> [Directions]: Can you return, character for character, the lines of the data below from the line containing "Dan 3: Povratak" through the line containing "## ✅ Summary | _Rezime_", including both of those lines?

Stored data entries:
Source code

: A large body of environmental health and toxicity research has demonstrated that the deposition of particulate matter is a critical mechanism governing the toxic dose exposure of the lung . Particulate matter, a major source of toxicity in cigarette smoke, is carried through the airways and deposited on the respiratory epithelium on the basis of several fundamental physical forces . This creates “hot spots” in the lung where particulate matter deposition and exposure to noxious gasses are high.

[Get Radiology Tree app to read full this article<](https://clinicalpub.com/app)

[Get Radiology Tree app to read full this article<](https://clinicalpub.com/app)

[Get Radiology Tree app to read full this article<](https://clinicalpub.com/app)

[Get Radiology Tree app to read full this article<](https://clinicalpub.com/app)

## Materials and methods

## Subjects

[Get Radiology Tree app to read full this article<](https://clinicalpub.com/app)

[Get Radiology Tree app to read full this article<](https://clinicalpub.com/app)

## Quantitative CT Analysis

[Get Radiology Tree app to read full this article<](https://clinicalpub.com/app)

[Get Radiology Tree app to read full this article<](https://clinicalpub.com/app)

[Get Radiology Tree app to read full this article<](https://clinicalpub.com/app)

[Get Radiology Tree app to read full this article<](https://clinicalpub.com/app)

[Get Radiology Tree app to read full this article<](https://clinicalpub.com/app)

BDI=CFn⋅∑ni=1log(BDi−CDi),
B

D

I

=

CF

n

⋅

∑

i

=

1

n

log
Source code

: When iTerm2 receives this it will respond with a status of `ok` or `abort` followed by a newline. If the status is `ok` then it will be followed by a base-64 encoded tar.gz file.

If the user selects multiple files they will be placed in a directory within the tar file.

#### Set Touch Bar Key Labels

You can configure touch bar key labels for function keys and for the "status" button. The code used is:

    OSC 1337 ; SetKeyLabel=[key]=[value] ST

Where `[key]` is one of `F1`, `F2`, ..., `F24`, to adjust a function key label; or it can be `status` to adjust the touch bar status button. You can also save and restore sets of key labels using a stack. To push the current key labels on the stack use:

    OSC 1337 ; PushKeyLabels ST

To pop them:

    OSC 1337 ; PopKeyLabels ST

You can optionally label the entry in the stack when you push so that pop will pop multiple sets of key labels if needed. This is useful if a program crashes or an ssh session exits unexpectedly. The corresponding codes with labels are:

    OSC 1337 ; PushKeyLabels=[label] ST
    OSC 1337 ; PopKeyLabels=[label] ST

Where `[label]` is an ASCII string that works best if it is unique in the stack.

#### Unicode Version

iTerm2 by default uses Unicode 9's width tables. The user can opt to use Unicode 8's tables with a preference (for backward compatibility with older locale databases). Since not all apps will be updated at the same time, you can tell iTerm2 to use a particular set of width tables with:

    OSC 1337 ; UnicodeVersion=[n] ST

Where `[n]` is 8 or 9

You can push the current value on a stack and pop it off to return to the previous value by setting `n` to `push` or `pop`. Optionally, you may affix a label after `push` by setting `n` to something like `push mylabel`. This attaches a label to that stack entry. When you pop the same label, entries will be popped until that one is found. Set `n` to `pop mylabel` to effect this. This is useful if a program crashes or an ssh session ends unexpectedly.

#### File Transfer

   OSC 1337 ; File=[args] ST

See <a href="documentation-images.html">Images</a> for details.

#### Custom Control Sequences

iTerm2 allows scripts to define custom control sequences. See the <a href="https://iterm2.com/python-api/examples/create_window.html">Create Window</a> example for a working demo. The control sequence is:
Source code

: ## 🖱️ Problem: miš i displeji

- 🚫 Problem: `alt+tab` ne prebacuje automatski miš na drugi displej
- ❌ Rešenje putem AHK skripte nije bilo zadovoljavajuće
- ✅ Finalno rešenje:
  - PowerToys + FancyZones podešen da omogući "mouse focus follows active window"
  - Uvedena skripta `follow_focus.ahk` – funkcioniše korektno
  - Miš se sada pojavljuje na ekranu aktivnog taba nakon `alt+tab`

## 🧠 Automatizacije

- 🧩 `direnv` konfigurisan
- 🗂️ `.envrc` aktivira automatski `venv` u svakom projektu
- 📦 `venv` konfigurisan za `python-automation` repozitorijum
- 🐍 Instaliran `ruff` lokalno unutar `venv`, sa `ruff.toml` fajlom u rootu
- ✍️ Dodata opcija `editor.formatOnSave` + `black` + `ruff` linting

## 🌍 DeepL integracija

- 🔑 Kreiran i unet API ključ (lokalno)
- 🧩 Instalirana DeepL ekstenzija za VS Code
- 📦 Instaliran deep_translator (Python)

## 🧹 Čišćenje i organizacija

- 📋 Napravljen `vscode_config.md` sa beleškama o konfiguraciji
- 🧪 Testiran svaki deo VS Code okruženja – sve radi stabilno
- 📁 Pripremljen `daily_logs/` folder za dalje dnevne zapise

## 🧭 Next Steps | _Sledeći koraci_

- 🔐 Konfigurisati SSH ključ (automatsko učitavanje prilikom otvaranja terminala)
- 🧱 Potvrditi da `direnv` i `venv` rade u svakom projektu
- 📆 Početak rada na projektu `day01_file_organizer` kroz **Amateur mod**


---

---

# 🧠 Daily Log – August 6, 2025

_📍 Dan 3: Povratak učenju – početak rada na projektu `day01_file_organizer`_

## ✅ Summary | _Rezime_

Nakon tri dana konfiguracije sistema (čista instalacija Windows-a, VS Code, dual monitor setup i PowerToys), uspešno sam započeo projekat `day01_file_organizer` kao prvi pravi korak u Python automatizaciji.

> [Your response]:
_📍 Dan 3: Povratak učenju – početak rada na projektu `day01_file_organizer`_

## ✅ Summary | _Rezime_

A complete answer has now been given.